European firms which operate in London via EU passports should be prepared to set up separately capitalised subsidiaries in Britain and submit to BoE regulation if Britain and the EU cannot reach a deal, the BoE's top banking regulator Sam Woods said on Friday.
Banks are making contingency plans but Carney said they should not rush to leave London. "In my view it would be extreme to take precipitate action."
Lenders are concerned that Britain and the EU will not reach a deal in time for Brexit which is due in two years' time, and are preparing to move staff from London. Germany and France are trying to lure jobs to their financial capitals.
HSBC, UBS and Morgan Stanley have decided to move about 1,000 staff each from London in the next two years, sources familiar with their plans have told Reuters.
Goldman Sachs said last month it would begin moving hundreds of people as part of its contingency plans.
Prime Minister Theresa May mentioned the importance of reaching a trade deal with the EU that includes financial services as a "crucial sector" when she triggered the two-year process of Britain's exit from the EU last week.

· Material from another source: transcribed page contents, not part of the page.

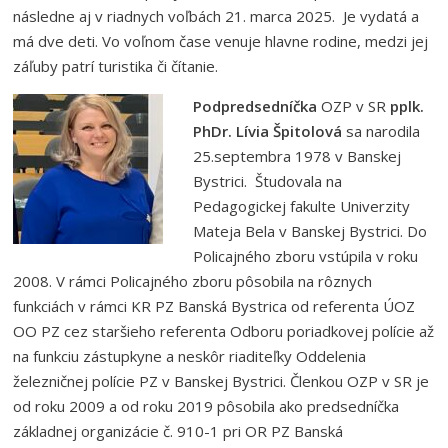
následne aj v riadnych voľbách 21. marca 2025. Je vydatá a
má dve deti. Vo voľnom čase venuje hlavne rodine, medzi jej
záľuby patrí turistika či čítanie.
Podpredsedníčka
OZP v SR
pplk.
PhDr. Lívia Špitolová
sa narodila
25.septembra 1978 v Banskej
Bystrici. Študovala na
Pedagogickej fakulte Univerzity
Mateja Bela v Banskej Bystrici. Do
Policajného zboru vstúpila v roku
2008. V rámci Policajného zboru pôsobila na rôznych
funkciách v rámci KR PZ Banská Bystrica od referenta ÚOZ
OO PZ cez staršieho referenta Odboru poriadkovej polície až
na funkciu zástupkyne a neskôr riaditeľky Oddelenia
železničnej polície PZ v Banskej Bystrici. Členkou OZP v SR je
od roku 2009 a od roku 2019 pôsobila ako predsedníčka
základnej organizácie č. 910-1 pri OR PZ Banská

But many bankers have said they are not convinced the government will prioritise their industry, with May making controls on immigration a top aim.
Carney said he expected financial services to be part of a "bigger deal" on trade between Britain and the EU.
He warned of the potential hit to the economy in Europe from a hard Brexit for banking, saying it would be tough for other EU countries to match the scale and expertise of Britain. "That's very difficult to replicate," he said.
To reduce the risk of disruption, the Britain and the EU should take "the high road" of mutually recognising their financial rules, allowing companies to operate smoothly across the English Channel as they have done until now.
"The EU and UK are therefore ideally positioned to create an effective system of deference to each other's comparable regulatory outcomes, supported by commitments to common minimum standards and open supervisory co-operation," he said.
Major global trade deals to date have largely excluded financial services due to their complexity, however.
Recognition of financial rules has not been tried before on the scale envisaged by Carney, which could make negotiations tricky and protracted. The EU may also be reluctant to forgo the jurisdiction of the bloc's top court in policing rule breaches.
Sean Tuffy, head of strategy for Europe at private bank Brown Brothers Harriman, said Brussels was unlikely to offer Britain more than sector-specific deals on mutual recognition, such as in asset management.
"Barring a huge shift in the UK's negotiating position, it strikes me as very unlikely that we're going to see a broad mutual recognition deal for financial services," he said.
Carney said the system could be bolstered by third-party peer reviews and a new independent dispute resolution mechanism, adding that this could be a template for the wider world.
He also said he would push to ensure some clearing of euro-denominated transactions remains in London after Brexit.
Against a backdrop of global concern that U.S. President Donald Trump may undo some of the reforms implemented since the financial crisis, Carney said the global financial system was at a "fork in the road".
Governments had to choose between maintaining high standards of regulation and respecting each others' rules, or looking inward with big costs to global trade, he said.
Trump has said that banking rules are holding back U.S. lending, and has ordered a review of regulation, raising concerns that the relatively unified global approach to financial regulation will splinter.
Carney said the United States under Trump seemed focused on rules unique to the country, rather than a radical overhaul which would have global implications.
"I'd be very wary of interpreting anything that the U.S. administration does as a rollback of regulation, of a turning inwards, of a fragmentation," Carney said.